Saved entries

###

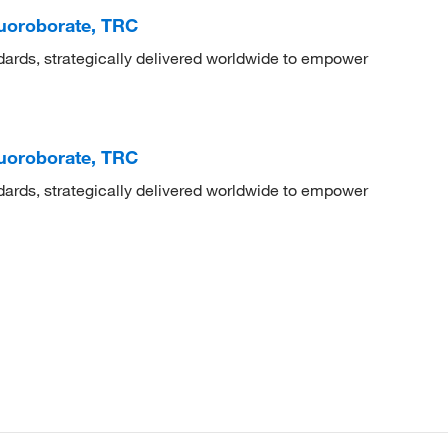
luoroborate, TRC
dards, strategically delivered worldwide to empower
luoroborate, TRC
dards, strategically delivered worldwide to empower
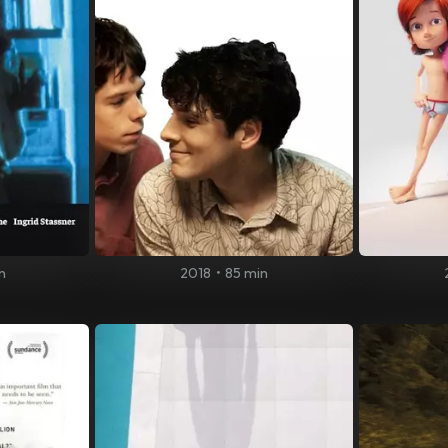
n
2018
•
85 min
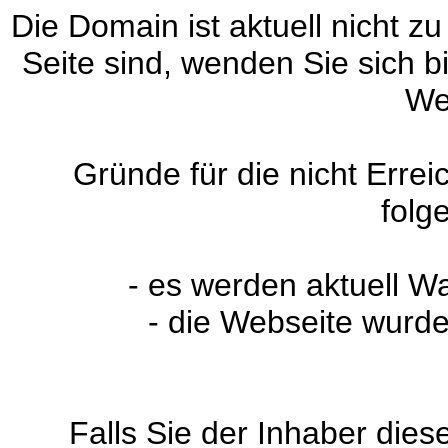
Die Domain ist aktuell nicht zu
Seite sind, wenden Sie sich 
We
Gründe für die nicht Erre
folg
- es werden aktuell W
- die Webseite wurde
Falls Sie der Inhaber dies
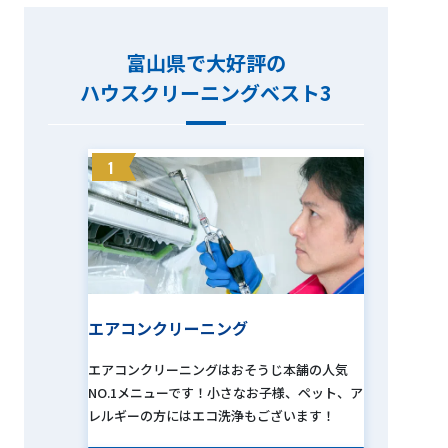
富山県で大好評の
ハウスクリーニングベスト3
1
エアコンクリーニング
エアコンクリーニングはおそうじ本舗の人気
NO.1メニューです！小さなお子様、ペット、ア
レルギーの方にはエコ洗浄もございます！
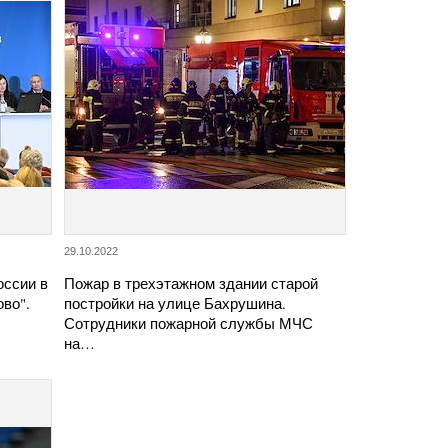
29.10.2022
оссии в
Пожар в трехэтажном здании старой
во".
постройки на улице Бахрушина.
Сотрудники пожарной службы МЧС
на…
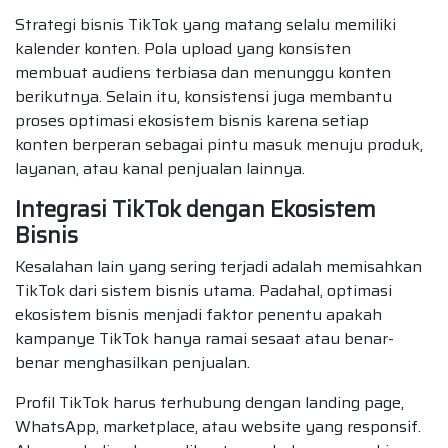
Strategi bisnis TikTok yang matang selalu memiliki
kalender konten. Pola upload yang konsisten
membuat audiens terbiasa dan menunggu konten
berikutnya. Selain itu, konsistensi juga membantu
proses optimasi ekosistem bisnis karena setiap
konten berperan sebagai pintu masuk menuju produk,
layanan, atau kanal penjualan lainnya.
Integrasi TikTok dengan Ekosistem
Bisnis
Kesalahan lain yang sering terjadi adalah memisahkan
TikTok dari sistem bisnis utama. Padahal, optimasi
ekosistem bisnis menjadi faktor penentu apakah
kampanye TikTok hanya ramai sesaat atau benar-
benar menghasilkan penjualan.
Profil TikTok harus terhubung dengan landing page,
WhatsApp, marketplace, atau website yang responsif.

###

### Task goal
Which lines of the records above contain the word "dengan"? Report each one.

### Task result
Integrasi TikTok dengan Ekosistem
Profil TikTok harus terhubung dengan landing page,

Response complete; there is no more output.